Une histoire qui se termine en folie

Eli est un prédicateur évangélique dont le seul but est de soutirer de l’argent à Plainview pour construire son église, l’église de la troisième révélation. Plainview le suit jusqu’à ce que vienne le moment de consacrer son premier puits. Il a promis de permettre à Eli de le bénir, mais le moment venu, il ignore catégoriquement le jeune homme, et une haine à vie est née. Dans des images austères et magnifiques créées par le directeur de la photographie Robert Elswit et le décorateur Jack Fisk, nous voyons les premiers puits chancelants remplacés par de vastes champs, le tout surveillé par Plainview depuis le porche d’une cabane grossière, où il sirote du whisky plus ou moins sans cesse. Il y a des accidents. Des hommes sont tués. Son fils devient sourd lorsqu’un puits souffle violemment, et Plainview se refroidit à l’égard du garçon ; il a besoin de lui comme accessoire, mais pas comme aimant à sympathie.

Le film s’installe, si tel est le mot, dans un portrait des deux personnalités, celle de Plainview et celle d’Eli Sunday, luttant pour la domination de leurs domaines. L’ajout du demi-frère présumé de Plainview (Kevin J. O’Connor) dans cette équation donne à Plainview, enfin, quelqu’un à qui se confier, bien qu’il confie surtout sa haine universelle. Il est incroyable que Plainview, devenu un célèbre multimillionnaire, croie si rapidement cet étranger sur parole ; ce n’est certainement pas notre cas. Mais à présent, Plainview dérive de l’obsession à la folie en passant par la possession, et à la fin, comme Kane, il dérive dans un vaste manoir comme un fantôme.

La performance de Day-Lewis pourrait bien gagner une nomination aux Oscars, et s’il gagne, il devrait faire ce qu’il faut dans son discours de remerciement et remercier le regretté John Huston. Sa voix dans le rôle semble être une franche imitation de Huston, jusque dans les cadences, les pauses, l’air de se confier. J’ai interviewé Huston trois fois, et à chaque fois il parlait avec une courtoisie élaborée, approuvant tout, étirant ses phrases, et à chaque fois je ne pouvais me défaire de la conviction que ses manières cachaient de l’impatience ; c’était sa façon de souffrir un imbécile, c’est-à-dire un interviewer. J’ai entendu la célèbre imitation de Huston par Peter O’Toole, mais, canalisé par O’Toole, il semble plus chaleureux, plus amical et, généralement, ivre. J’imagine qu’il fallait connaître Huston assez bien avant qu’il ne baisse sa garde conversationnelle.

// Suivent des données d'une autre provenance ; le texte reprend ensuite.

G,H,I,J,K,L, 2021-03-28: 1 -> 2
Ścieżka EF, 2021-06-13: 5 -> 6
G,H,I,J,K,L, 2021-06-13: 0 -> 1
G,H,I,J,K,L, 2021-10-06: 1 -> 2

« There Will Be Blood » est le genre de film qu’on qualifie facilement de grand. Je ne suis pas sûr de sa grandeur. Il a été tourné dans la même région du Texas que celle utilisée par « No Country for Old Men », et c’est un grand film, et un film parfait. Mais « There Will Be Blood » n’est pas parfait, et dans ses imperfections (ses personnages inflexibles, son absence de femmes ou de reflet de la société ordinaire, sa fin, son acharnement), on peut voir que sa portée dépasse sa capacité à saisir. Ce qui n’est pas déshonorant.